▶ [What to produce]: Retype all of the records shown beneath this task, exactly as they stand.
● ● ● ●
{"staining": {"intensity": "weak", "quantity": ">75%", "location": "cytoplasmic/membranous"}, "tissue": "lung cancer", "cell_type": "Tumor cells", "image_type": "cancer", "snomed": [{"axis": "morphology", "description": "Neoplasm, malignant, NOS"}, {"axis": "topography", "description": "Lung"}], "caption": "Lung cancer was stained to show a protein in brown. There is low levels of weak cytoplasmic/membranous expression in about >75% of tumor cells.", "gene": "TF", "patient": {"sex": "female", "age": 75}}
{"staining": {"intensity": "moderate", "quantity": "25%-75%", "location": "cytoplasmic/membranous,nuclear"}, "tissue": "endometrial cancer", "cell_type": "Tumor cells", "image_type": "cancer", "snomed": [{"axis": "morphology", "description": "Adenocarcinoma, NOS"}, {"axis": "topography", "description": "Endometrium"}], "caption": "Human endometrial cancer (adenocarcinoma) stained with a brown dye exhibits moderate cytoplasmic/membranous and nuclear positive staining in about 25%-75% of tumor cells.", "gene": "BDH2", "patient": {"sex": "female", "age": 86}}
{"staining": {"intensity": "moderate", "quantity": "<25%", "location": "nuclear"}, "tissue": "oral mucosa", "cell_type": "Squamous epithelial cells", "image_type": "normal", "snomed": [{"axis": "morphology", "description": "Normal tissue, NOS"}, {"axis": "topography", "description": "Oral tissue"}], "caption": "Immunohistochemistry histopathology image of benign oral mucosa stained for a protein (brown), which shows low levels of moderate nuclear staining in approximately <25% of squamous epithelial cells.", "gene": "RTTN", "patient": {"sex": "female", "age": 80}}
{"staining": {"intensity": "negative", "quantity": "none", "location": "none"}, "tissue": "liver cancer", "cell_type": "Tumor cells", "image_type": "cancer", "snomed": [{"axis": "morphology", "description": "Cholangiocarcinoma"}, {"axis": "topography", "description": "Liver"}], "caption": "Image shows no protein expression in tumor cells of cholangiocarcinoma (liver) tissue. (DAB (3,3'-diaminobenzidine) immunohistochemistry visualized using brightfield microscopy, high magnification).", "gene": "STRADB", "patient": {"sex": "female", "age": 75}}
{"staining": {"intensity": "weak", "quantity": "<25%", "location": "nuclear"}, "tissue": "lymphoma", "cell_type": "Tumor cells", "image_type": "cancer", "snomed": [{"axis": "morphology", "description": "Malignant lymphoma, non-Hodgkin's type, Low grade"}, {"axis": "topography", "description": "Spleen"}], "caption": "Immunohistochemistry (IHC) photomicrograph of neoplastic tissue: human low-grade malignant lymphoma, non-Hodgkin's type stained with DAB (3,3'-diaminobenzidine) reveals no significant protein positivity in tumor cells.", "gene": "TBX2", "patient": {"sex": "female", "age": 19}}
● ● ● ●
▶ [Task result]:
{"staining": {"intensity": "weak", "quantity": ">75%", "location": "cytoplasmic/membranous"}, "tissue": "lung cancer", "cell_type": "Tumor cells", "image_type": "cancer", "snomed": [{"axis": "morphology", "description": "Neoplasm, malignant, NOS"}, {"axis": "topography", "description": "Lung"}], "caption": "Lung cancer was stained to show a protein in brown. There is low levels of weak cytoplasmic/membranous expression in about >75% of tumor cells.", "gene": "TF", "patient": {"sex": "female", "age": 75}}
{"staining": {"intensity": "moderate", "quantity": "25%-75%", "location": "cytoplasmic/membranous,nuclear"}, "tissue": "endometrial cancer", "cell_type": "Tumor cells", "image_type": "cancer", "snomed": [{"axis": "morphology", "description": "Adenocarcinoma, NOS"}, {"axis": "topography", "description": "Endometrium"}], "caption": "Human endometrial cancer (adenocarcinoma) stained with a brown dye exhibits moderate cytoplasmic/membranous and nuclear positive staining in about 25%-75% of tumor cells.", "gene": "BDH2", "patient": {"sex": "female", "age": 86}}
{"staining": {"intensity": "moderate", "quantity": "<25%", "location": "nuclear"}, "tissue": "oral mucosa", "cell_type": "Squamous epithelial cells", "image_type": "normal", "snomed": [{"axis": "morphology", "description": "Normal tissue, NOS"}, {"axis": "topography", "description": "Oral tissue"}], "caption": "Immunohistochemistry histopathology image of benign oral mucosa stained for a protein (brown), which shows low levels of moderate nuclear staining in approximately <25% of squamous epithelial cells.", "gene": "RTTN", "patient": {"sex": "female", "age": 80}}
{"staining": {"intensity": "negative", "quantity": "none", "location": "none"}, "tissue": "liver cancer", "cell_type": "Tumor cells", "image_type": "cancer", "snomed": [{"axis": "morphology", "description": "Cholangiocarcinoma"}, {"axis": "topography", "description": "Liver"}], "caption": "Image shows no protein expression in tumor cells of cholangiocarcinoma (liver) tissue. (DAB (3,3'-diaminobenzidine) immunohistochemistry visualized using brightfield microscopy, high magnification).", "gene": "STRADB", "patient": {"sex": "female", "age": 75}}
{"staining": {"intensity": "weak", "quantity": "<25%", "location": "nuclear"}, "tissue": "lymphoma", "cell_type": "Tumor cells", "image_type": "cancer", "snomed": [{"axis": "morphology", "description": "Malignant lymphoma, non-Hodgkin's type, Low grade"}, {"axis": "topography", "description": "Spleen"}], "caption": "Immunohistochemistry (IHC) photomicrograph of neoplastic tissue: human low-grade malignant lymphoma, non-Hodgkin's type stained with DAB (3,3'-diaminobenzidine) reveals no significant protein positivity in tumor cells.", "gene": "TBX2", "patient": {"sex": "female", "age": 19}}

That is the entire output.